April 1, 2015

Communicating about technology

To understand how new technologies are developed and used, we need to consider both their technical features and the ways that social actions shape them. Through communication, people assign different meanings to technologies. In these discussions, we are sharing our visions – both optimistic and pessimistic – about society. Communicating about technology in this way helps us think about new meanings, of new uses, and even of new kinds of technologies.

Communications researcher Robert McChesney has written many books on the development of different technologies – from radio and telephones to the Internet. As a critical scholar, he explores how politics and economics are embedded in the ways that these large-scale information and communication technologies are developed and used.

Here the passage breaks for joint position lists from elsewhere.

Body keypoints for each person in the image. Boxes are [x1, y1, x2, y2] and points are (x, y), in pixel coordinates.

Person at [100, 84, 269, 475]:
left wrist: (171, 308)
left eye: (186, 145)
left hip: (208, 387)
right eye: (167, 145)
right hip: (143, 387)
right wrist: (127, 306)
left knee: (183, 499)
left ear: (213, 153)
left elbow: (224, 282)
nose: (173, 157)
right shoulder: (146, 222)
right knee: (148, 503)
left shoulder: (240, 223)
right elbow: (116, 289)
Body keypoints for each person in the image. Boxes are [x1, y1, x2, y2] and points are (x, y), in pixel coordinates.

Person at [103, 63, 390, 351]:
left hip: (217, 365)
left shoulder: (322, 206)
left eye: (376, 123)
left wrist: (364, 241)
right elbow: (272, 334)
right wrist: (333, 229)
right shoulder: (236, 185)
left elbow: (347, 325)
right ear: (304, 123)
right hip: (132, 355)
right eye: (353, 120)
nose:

McChesney’s book Digital Disconnect explores the Internet revolution and its implications for society. He talks about how the Internet has increased the amount of information available in the world today. For example, in 2003 the sum total of all the information created since the dawn of time was around 5 billion gigabytes.

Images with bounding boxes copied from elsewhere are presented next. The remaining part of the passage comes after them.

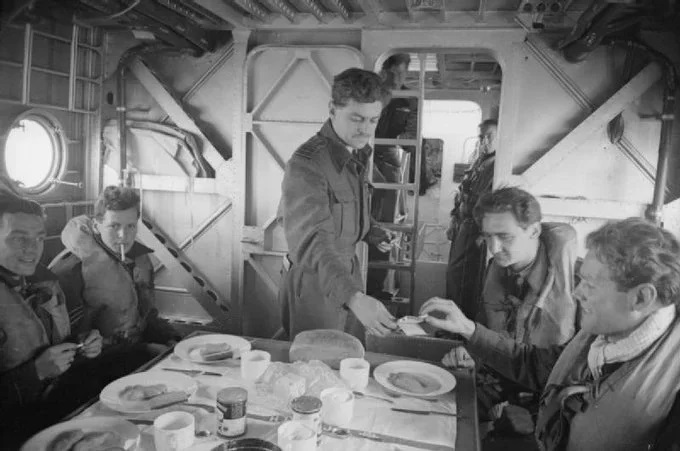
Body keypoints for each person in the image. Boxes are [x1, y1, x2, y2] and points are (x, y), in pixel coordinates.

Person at [421, 217, 680, 451]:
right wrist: (469, 329)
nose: (578, 293)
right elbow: (537, 367)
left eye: (590, 284)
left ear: (642, 297)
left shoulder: (672, 393)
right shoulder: (600, 335)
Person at [278, 68, 397, 341]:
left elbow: (346, 209)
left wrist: (371, 231)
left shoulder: (355, 154)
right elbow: (314, 242)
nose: (365, 128)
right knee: (318, 368)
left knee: (350, 356)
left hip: (347, 276)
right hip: (316, 282)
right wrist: (354, 298)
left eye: (373, 120)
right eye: (356, 119)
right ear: (333, 109)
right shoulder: (307, 164)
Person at [0, 192, 104, 447]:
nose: (32, 249)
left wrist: (83, 346)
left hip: (58, 408)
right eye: (19, 238)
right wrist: (34, 373)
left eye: (38, 238)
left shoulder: (44, 282)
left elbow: (59, 343)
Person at [50, 186, 178, 351]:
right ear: (96, 226)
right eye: (114, 226)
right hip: (98, 366)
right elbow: (70, 344)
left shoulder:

By 2020, people were creating an estimated 2.5 Quintillion bytes daily – 2.5 million terabytes (2.5 billion gigabytes) per day. *Note that this is exactly the same number quoted for 2012 – the statistic apparently coming from IBM and quoted in this BBC article from 2014. While the statistics are confusing, the same article notes that “Nobody really knows because the volume is growing so fast“. What is clear is that the amount of data is immense and rapidly increasing.

Between 2010 and 2012, the amount of content hosted on YouTube doubled in size. In less than a week, people now upload as much content to YouTube as was created in the entire history of Hollywood.

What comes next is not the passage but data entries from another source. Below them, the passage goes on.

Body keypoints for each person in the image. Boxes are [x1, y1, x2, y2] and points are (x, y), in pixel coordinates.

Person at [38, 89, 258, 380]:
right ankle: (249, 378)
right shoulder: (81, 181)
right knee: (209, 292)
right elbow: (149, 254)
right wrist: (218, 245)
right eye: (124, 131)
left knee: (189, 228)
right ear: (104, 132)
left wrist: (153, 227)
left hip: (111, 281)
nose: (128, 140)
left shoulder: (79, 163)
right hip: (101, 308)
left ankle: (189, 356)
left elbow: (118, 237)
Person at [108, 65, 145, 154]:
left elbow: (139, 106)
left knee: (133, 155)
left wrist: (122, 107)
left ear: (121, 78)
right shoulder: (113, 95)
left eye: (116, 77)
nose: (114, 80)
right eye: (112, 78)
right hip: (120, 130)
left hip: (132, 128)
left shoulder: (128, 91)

The Internet is big in other ways. Think about how much time we spend on it. In 2009, the average American spent around 11 and a half hours a day consuming ‘information’. This is up from 7 and a half hours a day in 1980.

The number of people consuming – and contributing – information has also increased. From around 10 million users in 1995, the Internet had around 2 billion users by 2011. In July 2020 the number was estimated to be 4.8 billion.

Previously, a video from 2012 called A Day in the Life of Social Media, had been embedded here, but that video, along with its outdated statistics, has disappeared. The extent of social media use back then seemed mind-boggling. It has not stopped increasing at a startling rate. Our rapidly increasing creation of data hasn’t slowed and doesn’t seem likely to do so any time soon.


Video: Social Media Trends 2021 (published Oct 19, 2020)
This is a trend roundup by Envato aimed at social media marketers. While there is a lot of interesting information for the rest of us, this video and many more like it, are focused more on the monetizing potential of social media than anything else – this video had 36,740 views by Mid-February 2021 – about 4 months – which according to online marketing strategists tubularlabs, indicates moderate success for a YouTube video. Notice the slick production value of this commercial offering, the dizzying speed at which it has been cut, creating an unbroken barrage of stimulation. This video addresses the reduction of viewers’ attention spans while it simultaneously demonstrates how to retain them. This video is an advertisement for a commercial service – it is not an objective source of information. In 2021 Google searches for information often provide results like these instead of independent information sources.